People ex rel. G. A. C.
This text of 100 P.R. 454 (People ex rel. G. A. C.) is published on Counsel Stack Legal Research, covering Supreme Court of Puerto Rico primary law. Counsel Stack provides free access to over 12 million legal documents including statutes, case law, regulations, and constitutions.
Opinion
Minor G. A. C. committed an offense which if committed by an adult would constitute grand larceny. The hearing of the case on the merits having been held, the minor was found guilty of the fault charged. The court, once acquainted with the social report submitted in the case, disposed of the matter by placing the child under the custody of the [455]*455Secretary of Health1 for commitment of the said minor to one of the institutions under his supervision until the minor “achieves complete rehabilitation.”
Feeling aggrieved by the determination of the trial court as to the dispositive aspect, he appealed and assigned four errors. All errors are directed to question the fact that he was not allowed a separate hearing on disposition, alleging that it violates the due process of law. He gives special emphasis to the fact that he was denied “the right to confront and cross-examine the persons who prepared the reports which were considered in the disposition and of the persons who furnished information for the preparation of same.” He does not question in any manner the determination made in the adjudicatory phase of the case in which he was declared guilty of the fault aforementioned.
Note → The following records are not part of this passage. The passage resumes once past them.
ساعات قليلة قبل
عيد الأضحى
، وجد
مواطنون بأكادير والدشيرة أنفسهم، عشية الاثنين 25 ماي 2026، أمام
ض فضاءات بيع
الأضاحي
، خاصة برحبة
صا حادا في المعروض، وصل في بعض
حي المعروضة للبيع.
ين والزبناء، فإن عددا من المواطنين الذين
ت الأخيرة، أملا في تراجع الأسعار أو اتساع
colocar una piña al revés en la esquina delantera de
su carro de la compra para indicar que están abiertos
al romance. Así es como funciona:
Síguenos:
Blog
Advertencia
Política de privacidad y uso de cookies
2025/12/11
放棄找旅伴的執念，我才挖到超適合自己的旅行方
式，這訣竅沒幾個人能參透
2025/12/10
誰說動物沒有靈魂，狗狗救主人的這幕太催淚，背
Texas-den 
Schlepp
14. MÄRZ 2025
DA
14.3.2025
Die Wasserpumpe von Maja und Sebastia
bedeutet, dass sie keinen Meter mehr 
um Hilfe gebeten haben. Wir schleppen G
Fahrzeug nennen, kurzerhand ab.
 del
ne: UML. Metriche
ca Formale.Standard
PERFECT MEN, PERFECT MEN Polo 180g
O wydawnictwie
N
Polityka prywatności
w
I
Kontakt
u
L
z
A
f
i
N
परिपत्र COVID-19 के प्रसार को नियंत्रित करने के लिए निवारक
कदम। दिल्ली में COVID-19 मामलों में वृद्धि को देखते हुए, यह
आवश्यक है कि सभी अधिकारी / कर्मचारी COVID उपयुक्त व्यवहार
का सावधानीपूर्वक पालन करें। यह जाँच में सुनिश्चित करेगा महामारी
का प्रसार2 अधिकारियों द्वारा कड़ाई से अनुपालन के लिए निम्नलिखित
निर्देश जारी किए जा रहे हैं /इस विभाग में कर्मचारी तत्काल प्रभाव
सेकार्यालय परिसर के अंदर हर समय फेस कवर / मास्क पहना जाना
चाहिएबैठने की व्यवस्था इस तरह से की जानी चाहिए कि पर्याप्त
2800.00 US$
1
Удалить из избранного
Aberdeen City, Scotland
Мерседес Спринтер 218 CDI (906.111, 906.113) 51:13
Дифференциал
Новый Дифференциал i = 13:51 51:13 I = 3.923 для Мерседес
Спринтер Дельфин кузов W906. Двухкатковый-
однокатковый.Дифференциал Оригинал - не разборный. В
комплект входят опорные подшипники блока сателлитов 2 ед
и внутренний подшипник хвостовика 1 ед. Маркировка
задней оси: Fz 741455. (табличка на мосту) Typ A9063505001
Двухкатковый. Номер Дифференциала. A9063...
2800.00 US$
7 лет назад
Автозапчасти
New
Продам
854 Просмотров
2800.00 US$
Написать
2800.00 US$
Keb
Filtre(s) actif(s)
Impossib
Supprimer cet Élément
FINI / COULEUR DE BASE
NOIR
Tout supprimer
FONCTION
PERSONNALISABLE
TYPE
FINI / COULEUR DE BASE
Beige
What appellant claims is that the fact that he was not granted a separate hearing on disposition in order to cross-examine all those who intervened in the preparation of the social report on which the trial court relied to order his commitment to a state institution, constitutes a violation of his rights in the light of In Re Gault, 387 U.S. 1, and In Re Winship, 397 U.S. 358.
We do not agree. We do not have before our consideration in this case any contention similar to those decided in Gault or in Winship. In those cases the constitutional guarantees of the due process of law which govern trials against adults were extended to the minors during the adjudicatory phase of the proceeding. In that of Gault, at p. 31, the Supreme Court of the United States stated that what was held in that opinion with regard to the procedural requirements at the adjudicatory stage has no necessary applicability to other steps of the juvenile process. It accepts that it has to be so because the problems involved in the pre-adjudication treat[456]*456ment of juveniles, and in the post-adjudication disposition, are unique in these cases.
Our Minors Act, 34 L.P.R.A. § § 2001 to 2015, does not provide for a separate hearing to dispose of the case after an adjudication on the merits of the same. The trial judge may decide as to the disposition of the minor in the same hearing in which he was found guilty. This was what the court did in the instant case. Such act by itself does not violate the due process of law.
The judge who presided the hearing was watchful of the minor’s rights and gave strict compliance to the provisions of the Act and Rules concerning minors. In making use of the social report to dispose of the case, he disclosed to the minor, his father, and the minor’s legal representation the parts of the same on which he relied to support his order. It is thus provided in Rule 7.2 of the Rules for Minors. 34 L.P.R.A. App. I.
The record reveals that at no time was the minor deprived of his right to be heard as to who should assume his custody and to examine the persons who prepared the reports. During the hearing the trial judge expressed himself in the following terms:
“The Court understands, colleague, that there is no reason at all to have any doubt as to the information furnished in the two reports which we have mentioned. The report from the Social Services Division of the Court and the report of the Public Welfare Office which for such a long time has been supervising in some way the minor’s whole family. For that reason the Court decided that, it understood that it was necessary for the protection of the minor, for the protection of the minor to place him under the custody of the Secretary of Health. For that reason we are going to deny again the colleague’s petition, but it should not be understood that we are closing doors to any step which the minor’s father may want to take to inform the Court about his condition, nor to the entry of a hearing in the court’s calendar if my colleague so requests as he has already [457]*457done, so that he may have the opportunity to examine the persons who prepared the reports.” (Italics ours.)
This act of the court is in accordance with the provisions of the Rules for Minors. They provide the proper mechanism to obtain what the minor appellant contemplates. Rule 9.6(h) provides that “. . . the Secretary of Health, the father or guardian of the minor, the director of the institution where the minor is kept, or the minor himself, may file at any time a reasoned application asking for the termination of custody over the minor, or that said custody be restored to the petitioner, where the latter is the father or guardian of the child, or that some other measure be taken, compatible with the Act,” and paragraph (c) of the same rule provides for a hearing and an investigation where, precisely, the evidence of concern to the minor will be received, after which the judge will determine whether his original order regarding the custody should be modified.
The order appealed from will be affirmed.